Caradoc, 'King' of Dumnonia
(Born c.AD 275)
(Welsh: Caradog; Latin: Caratacus; English: Caractacus)

Caradoc, if he existed at all, would not have been a king, but might have held some powerful office within the Roman administration of the mid-4th century. He apparently held sway over the Celtic Dumnonii tribe who lived in what is now Cornwall, Devon and Somerset, so perhaps he was a decurion in the main population centre in the region, at Isca Dumnoniorum (modern Exeter).

The 12th century author, Geoffrey of Monmouth, tells us that Caradoc was the trusted advisor of the supposed British 'High-King' (perhaps the Praeses of Britannia Prima) named Octavius the Old (alias Eudaf Hen).
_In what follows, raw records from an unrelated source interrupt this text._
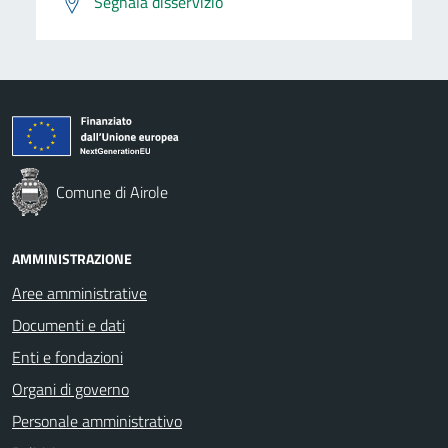
Segnala disservizio
Comune di Airole
AMMINISTRAZIONE
Aree amministrative
Documenti e dati
Enti e fondazioni
Organi di governo
Personale amministrativo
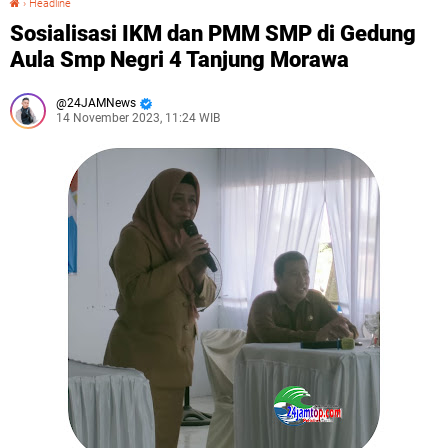
›
Headline
Sosialisasi IKM dan PMM SMP di Gedung
Aula Smp Negri 4 Tanjung Morawa
24JAMNews
14 November 2023, 11:24 WIB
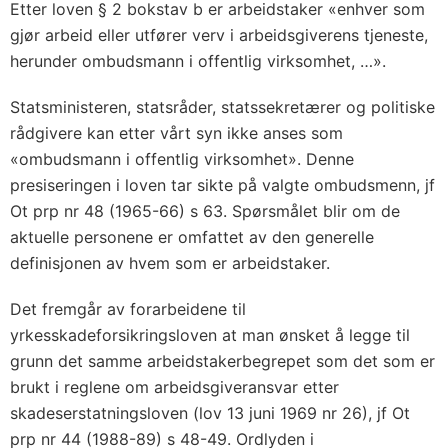
Etter loven § 2 bokstav b er arbeidstaker «enhver som
gjør arbeid eller utfører verv i arbeidsgiverens tjeneste,
herunder ombudsmann i offentlig virksomhet, …».
Statsministeren, statsråder, statssekretærer og politiske
rådgivere kan etter vårt syn ikke anses som
«ombudsmann i offentlig virksomhet». Denne
presiseringen i loven tar sikte på valgte ombudsmenn, jf
Ot prp nr 48 (1965-66) s 63. Spørsmålet blir om de
aktuelle personene er omfattet av den generelle
definisjonen av hvem som er arbeidstaker.
Det fremgår av forarbeidene til
yrkesskadeforsikringsloven at man ønsket å legge til
grunn det samme arbeidstakerbegrepet som det som er
brukt i reglene om arbeidsgiveransvar etter
skadeserstatningsloven (lov 13 juni 1969 nr 26), jf Ot
prp nr 44 (1988-89) s 48-49. Ordlyden i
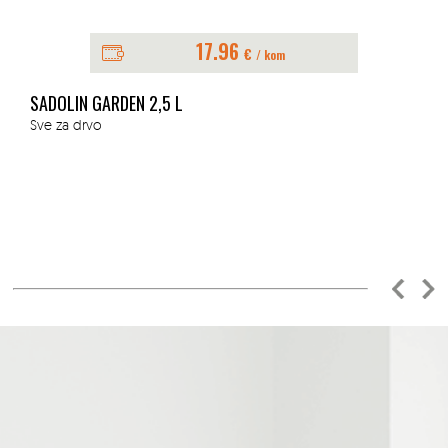
17.96
€
/ kom
SADOLIN GARDEN 2,5 L
Sve za drvo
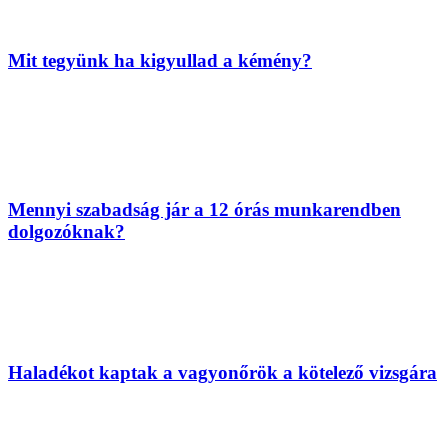
Mit tegyünk ha kigyullad a kémény?
Mennyi szabadság jár a 12 órás munkarendben
dolgozóknak?
Haladékot kaptak a vagyonőrök a kötelező vizsgára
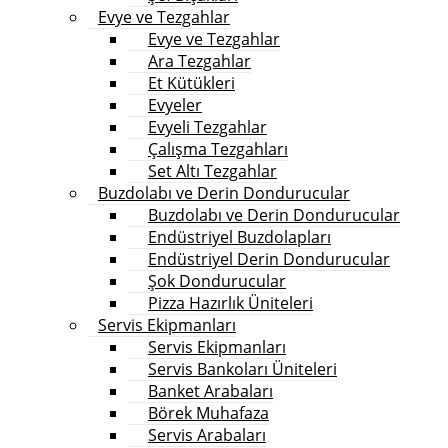
Evye ve Tezgahlar
Evye ve Tezgahlar
Ara Tezgahlar
Et Kütükleri
Evyeler
Evyeli Tezgahlar
Çalışma Tezgahları
Set Altı Tezgahlar
Buzdolabı ve Derin Dondurucular
Buzdolabı ve Derin Dondurucular
Endüstriyel Buzdolapları
Endüstriyel Derin Dondurucular
Şok Dondurucular
Pizza Hazırlık Üniteleri
Servis Ekipmanları
Servis Ekipmanları
Servis Bankoları Üniteleri
Banket Arabaları
Börek Muhafaza
Servis Arabaları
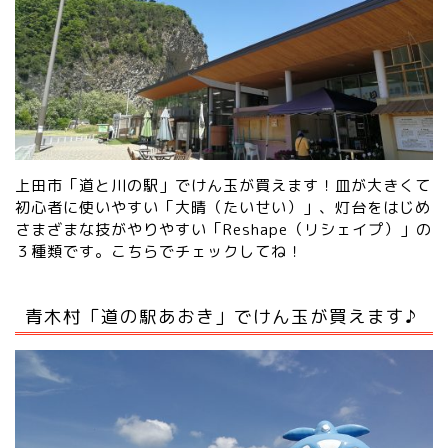
上田市「道と川の駅」でけん玉が買えます！皿が大きくて
初心者に使いやすい「大晴（たいせい）」、灯台をはじめ
さまざまな技がやりやすい「Reshape（リシェイプ）」の
３種類です。
こちらでチェックしてね！
青木村「道の駅あおき」でけん玉が買えます♪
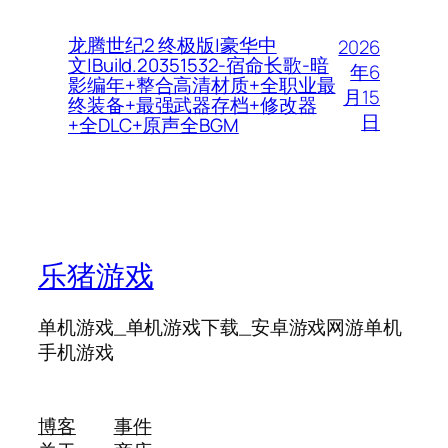
龙腾世纪2 终极版|豪华中
2026
文|Build.20351532-宿命长歌-暗
年6
影编年+整合高清材质+全职业最
月15
终装备+最强武器存档+修改器
日
+全DLC+原声全BGM
乐猪游戏
单机游戏_单机游戏下载_安卓游戏网游单机
手机游戏
博客
事件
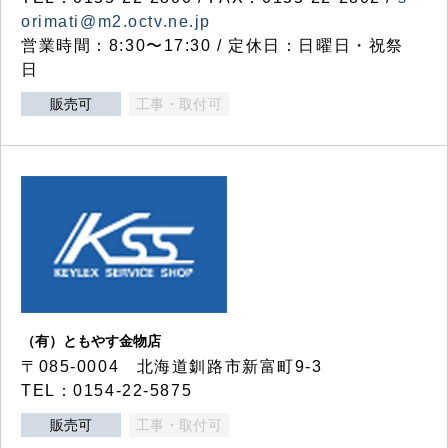
orimati@m2.octv.ne.jp
営業時間：8:30〜17:30 / 定休日：日曜日・祝祭
日
販売可
工事・取付可
（有）ともやす金物店
〒085-0004 北海道釧路市新富町9-3
TEL：0154-22-5875
販売可
工事・取付可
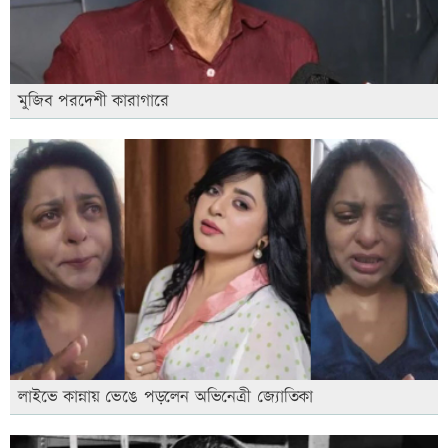
মুজিব পরদেশী কারাগারে
লাইভে কান্নায় ভেঙে পড়লেন অভিনেত্রী জ্যোতিকা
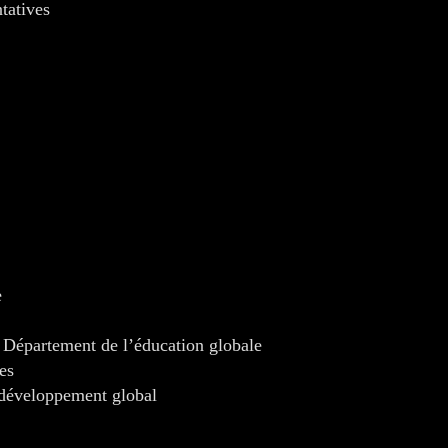
tatives
e
 Département de l’éducation globale
es
développement global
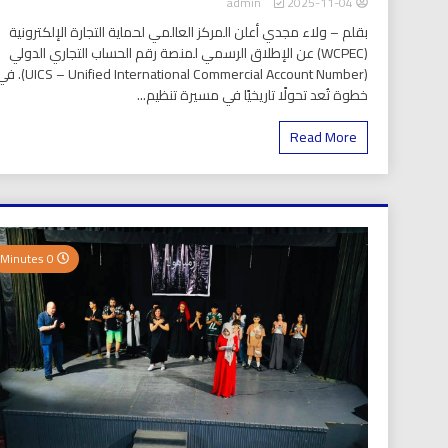
2025-11-04
admin
بقلم – ولاء مجدي أعلن المركز العالمي لحماية التجارة الإلكترونية
(WCPEC) عن الإطلاق الرسمي لمنصة رقم الحساب التجاري الدولي
(S – Unified International Commercial Account Number
خطوة تُعد تحولًا تاريخيًا في مسيرة تنظيم...
Read More
0 Minutes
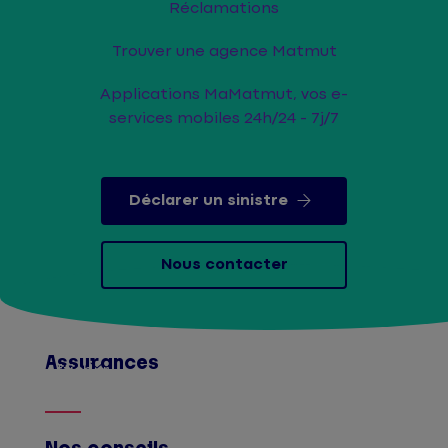
Réclamations
Trouver une agence Matmut
Applications MaMatmut, vos e-
services mobiles 24h/24 - 7j/7
Déclarer un sinistre
Nous contacter
Assurances
Afficher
He thus became embroiled in many of the political intrigues of the period. It was Caradoc who persuaded Octavius to marry his only daughter to the then Senator, Magnus Maximus (known as Macsen Wledig by the Celtic peoples) and leave him the British High-Kingdom. Though, apparently none of his children survived him, his family is traditionally associated with the Caratacus Stone on Winsford Hill in Somerset. It reads 'Carataci nepus' or '(--------) the descendant of Caradoc'.

Caradoc only appears in Geoffrey of Monmouth's 'History of the King's of Britain' and is almost certainly legendary.